=== Exercise details ===
Transcribe all of the lines below word for word, leaving the pictures out of your answer.
** START Records for processing **
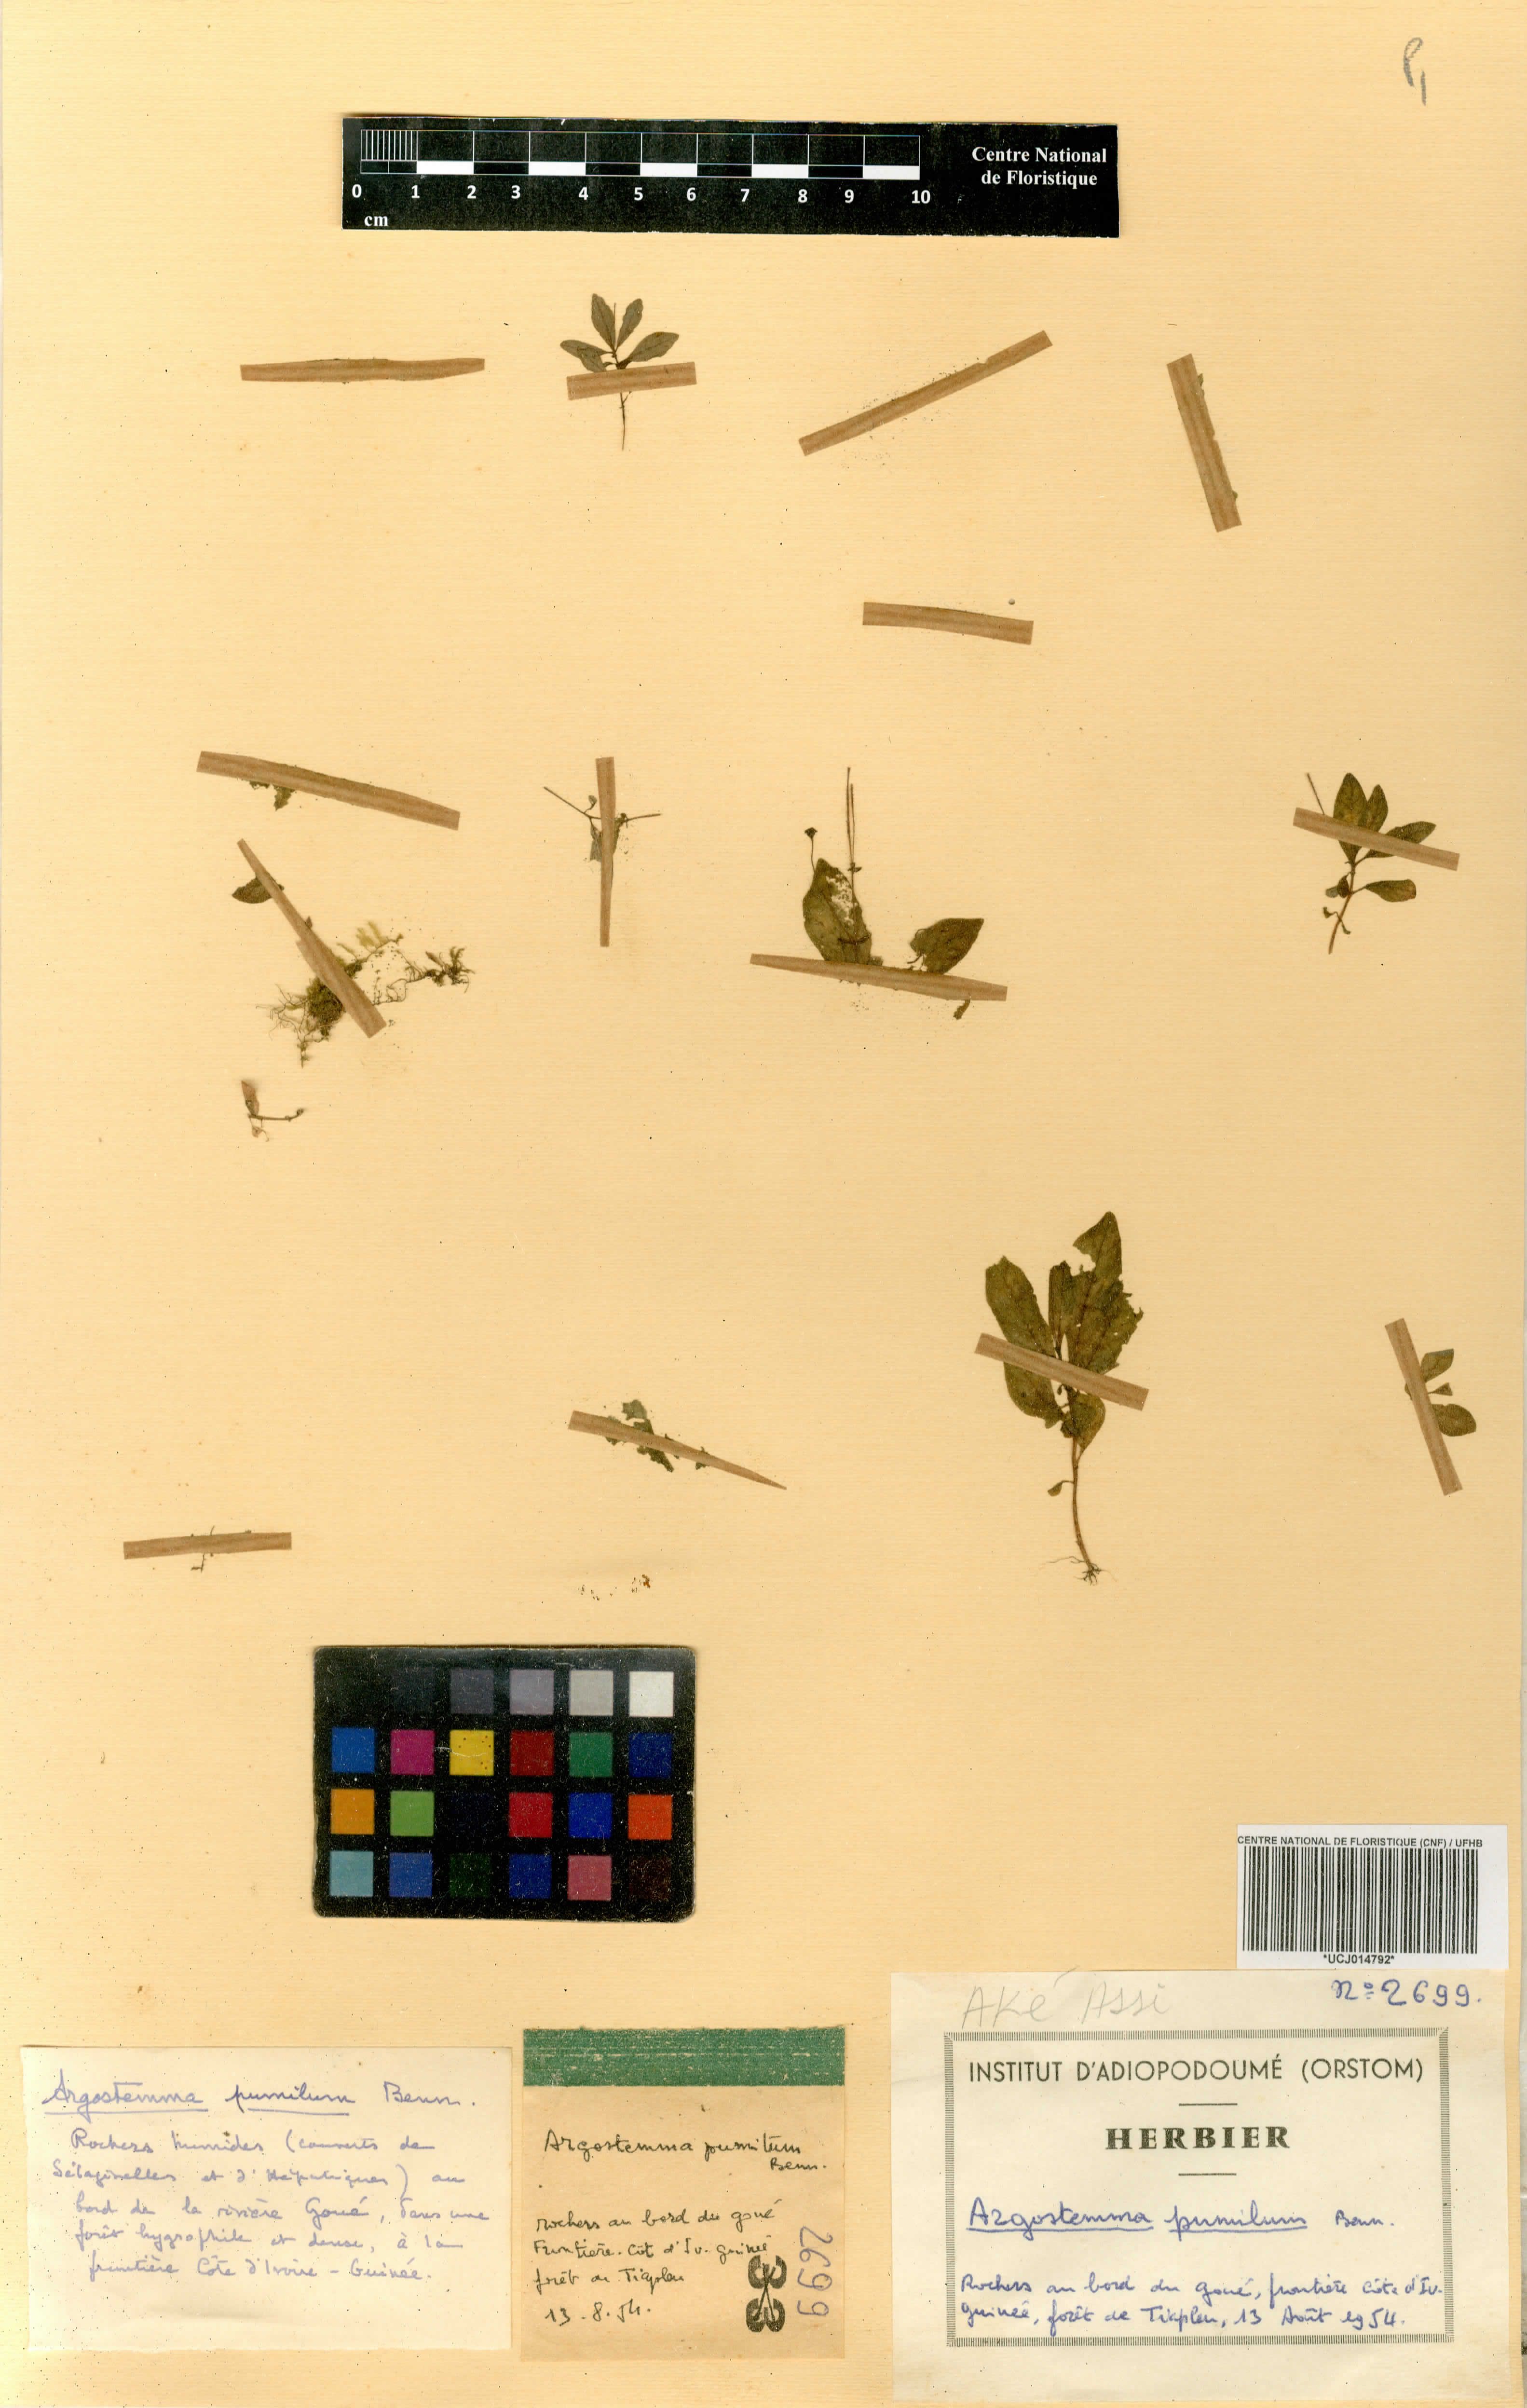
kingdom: Plantae
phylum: Tracheophyta
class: Magnoliopsida
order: Gentianales
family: Rubiaceae
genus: Argostemma
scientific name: Argostemma pumilum
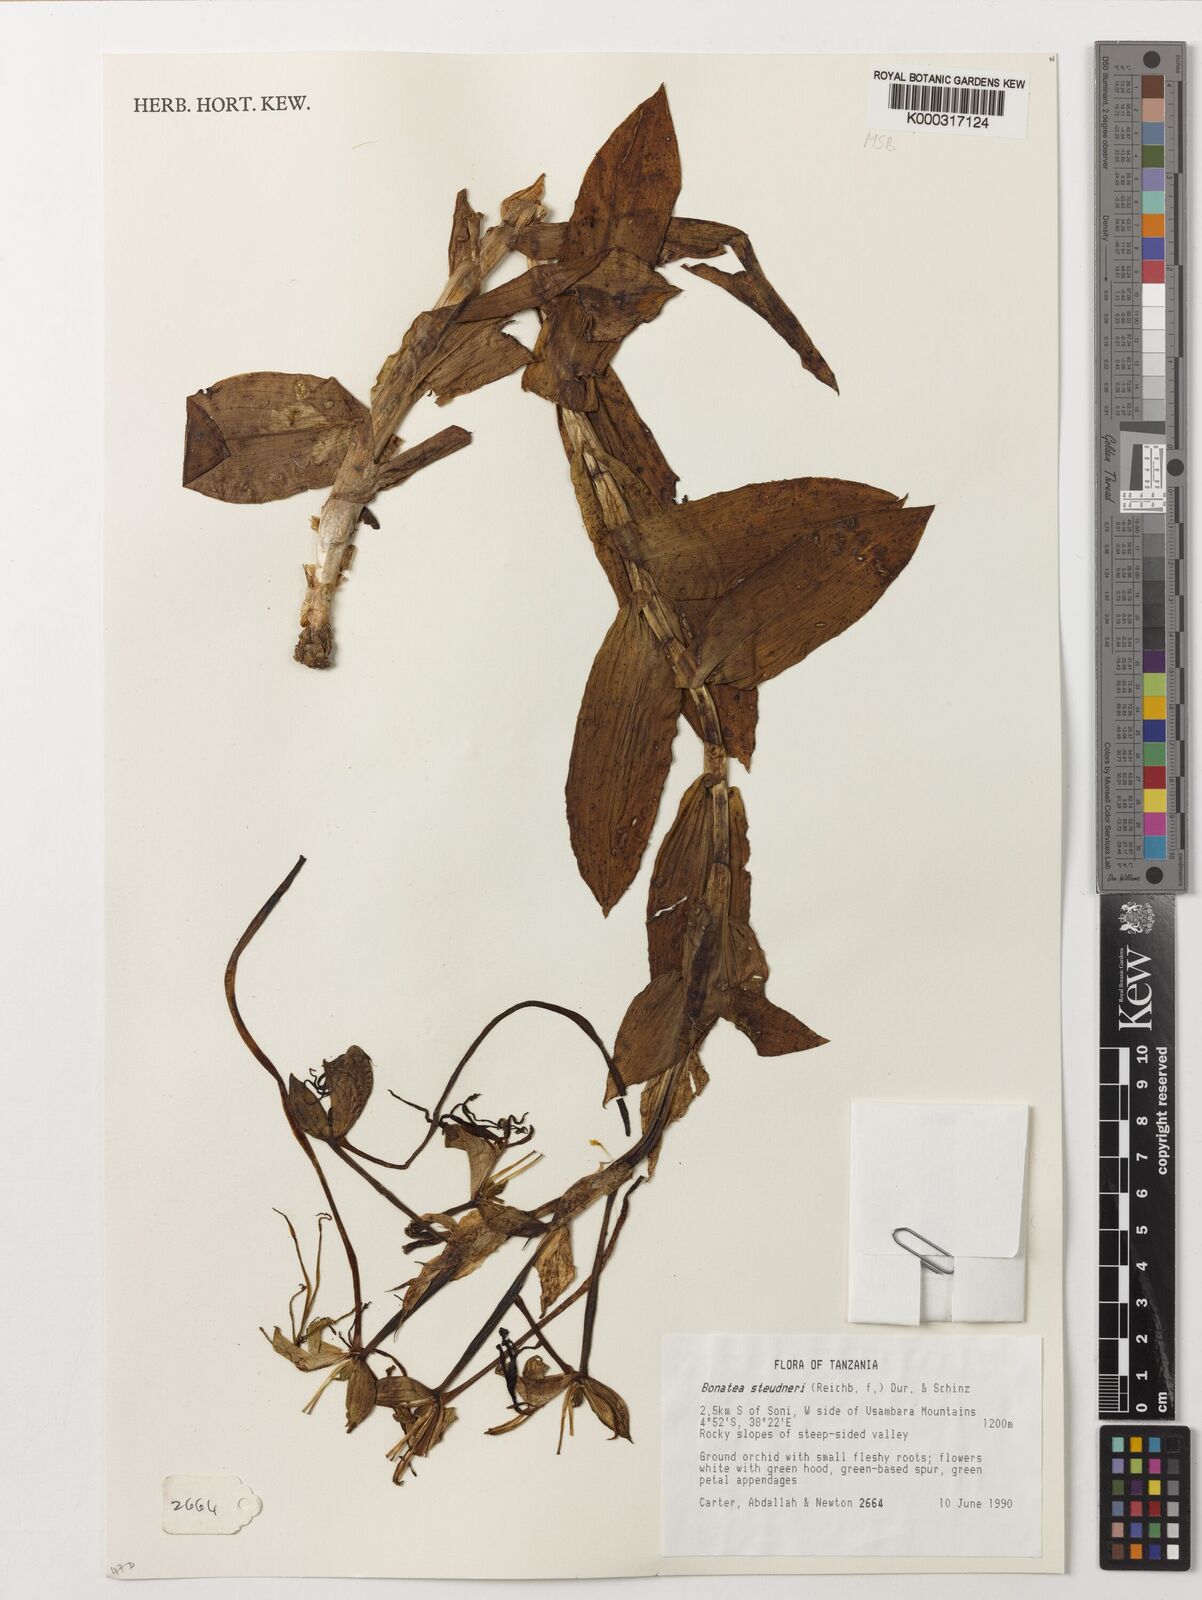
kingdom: Plantae
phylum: Tracheophyta
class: Liliopsida
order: Asparagales
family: Orchidaceae
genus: Bonatea
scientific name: Bonatea steudneri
** END Records for processing **
=== Task result ===
kingdom: Plantae
phylum: Tracheophyta
class: Magnoliopsida
order: Gentianales
family: Rubiaceae
genus: Argostemma
scientific name: Argostemma pumilum
kingdom: Plantae
phylum: Tracheophyta
class: Liliopsida
order: Asparagales
family: Orchidaceae
genus: Bonatea
scientific name: Bonatea steudneri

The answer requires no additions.